Audio reconstruction and enhancement: Denoising, bandwidth extension, or inpainting using models like RAVE or Demucs.
Generative sound design: Creating new textures or rhythms via latent-space manipulation.

Getting Started: Wrap, Export, and Play

The workflow is intentionally minimal:

Subclass WaveformToWaveformBase: Implement your PyTorch model’s forward logic inside do_forward_pass().
Define I/O behavior: Specify whether your model uses mono/stereo and preferred sample rates or buffer sizes (or leave empty for full flexibility).
Add parameters (optional): Declare knobs via get_neutone_parameters() and unpack them in do_forward_pass.
Export with validation: Call save_neutone_model() to generate a .nm file.
Load into Neutone FX: Install the VST3/AU plugin from neutone.space, click “Load Your Own,” and select your file.

For example, even a simple clipper model can become a DAW-ready effect in under 30 lines of Python—no C++, no build systems, no deployment headaches.

Benchmarking and Profiling: Confidence Before Release

Before sharing your model—or using it in a live set—you’ll want to verify its real-time performance. Neutone SDK includes three CLI tools:

benchmark-speed: Measures inference time across common DAW settings (e.g., 44.1/48 kHz, buffer sizes 128–2048) and reports 1/RTF (inverse real-time factor). A value >1 means your model can run in real time on that machine.
benchmark-latency: Computes total delay (buffering + model-induced) for each (sample rate, buffer size) combo, helping you optimize for low-latency scenarios.
profile: Uses PyTorch’s profiler to break down CPU time and memory usage per operation—perfect for identifying bottlenecks in complex models.

These tools ensure your model behaves predictably before it ever touches a musician’s session.

Current Limitations to Keep in Mind

While Neutone SDK is robust, it’s still evolving. Known constraints include:

No M1/M2 Apple Silicon acceleration (models run on CPU only for now).
TorchScript conversion issues may arise with highly dynamic or control-flow-heavy models.
Lookahead buffers aren’t natively supported yet—you’ll need custom code if your model requires future samples.
Metadata (e.g., descriptions, tags) isn’t displayed when loading models locally—only in the public Neutone library.

The team encourages testing with the provided examples (Clipper, Overdrive, DDSP, RAVE) to understand these boundaries.

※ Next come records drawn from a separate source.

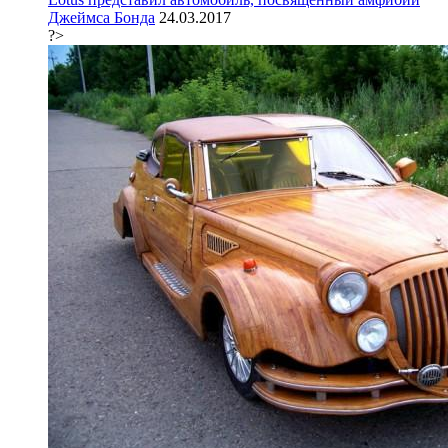
Джеймса Бонда
24.03.2017
?>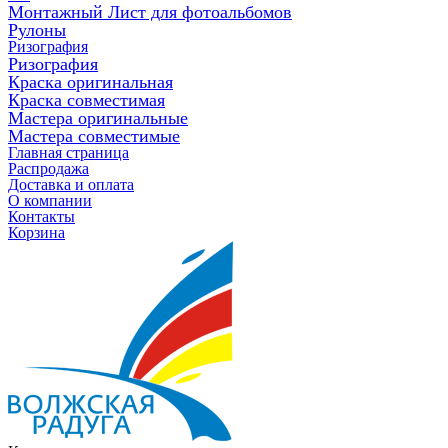
Монтажный Лист для фотоальбомов
Рулоны
Ризография
Ризография
Краска оригинальная
Краска совместимая
Мастера оригинальные
Мастера совместимые
Главная страница
Распродажа
Доставка и оплата
О компании
Контакты
Корзина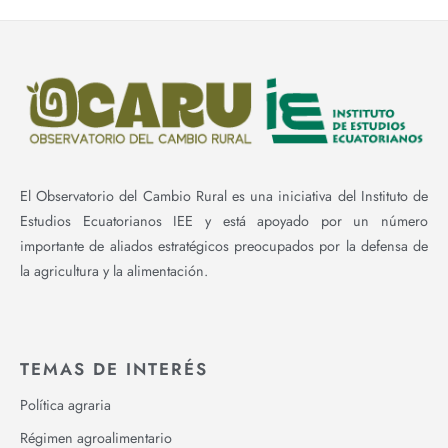
El Observatorio del Cambio Rural es una iniciativa del Instituto de
Estudios Ecuatorianos IEE y está apoyado por un número
importante de aliados estratégicos preocupados por la defensa de
la agricultura y la alimentación.
TEMAS DE INTERÉS
Política agraria
Régimen agroalimentario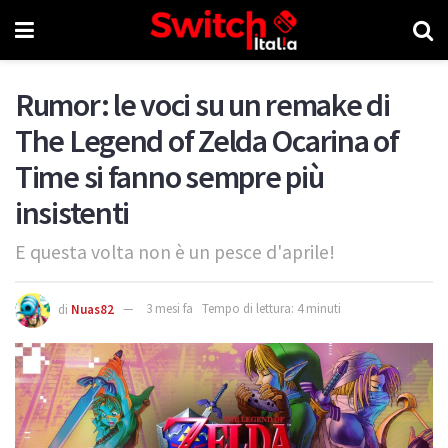
Rumor: le voci su un remake di
The Legend of Zelda Ocarina of
Time si fanno sempre più
insistenti
E questa volta non è un pesce d'aprile!
di
Nuas82
3 mesi fa
Tempo di lettura: 4 minuti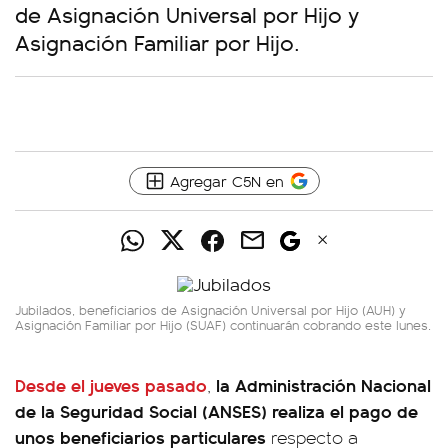
de Asignación Universal por Hijo y
Asignación Familiar por Hijo.
Agregar C5N en
Jubilados, beneficiarios de Asignación Universal por Hijo (AUH) y
Asignación Familiar por Hijo (SUAF) continuarán cobrando este lunes.
Desde el jueves pasado
la Administración Nacional
,
de la Seguridad Social (ANSES) realiza el pago de
unos beneficiarios particulares
respecto a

Share Your Models with the Community

Neutone isn’t just a tool—it’s a platform for collaboration. Once you’ve built something useful, you can submit it to the public Neutone model library, making it instantly available to creators worldwide.

Submission requires:

A descriptive name, author list, short/long descriptions, technical notes, tags, and citations.
A valid .nm file exported via the SDK.

Just open a GitHub issue with your model and context. Approved models appear in the Neutone FX plugin’s built-in browser, fostering a shared ecosystem of neural audio innovation.

Summary

The Neutone SDK removes the last mile between neural audio research and real-world creative application. By letting you deploy PyTorch models directly into DAWs with pure Python—handling all real-time audio plumbing automatically—it empowers a new generation of audio AI practitioners to focus on what matters: building expressive, novel, and musically useful models. Whether you’re emulating vintage hardware, transferring timbres, or generating sound from scratch, Neutone gives you a production-ready path without leaving your Python environment.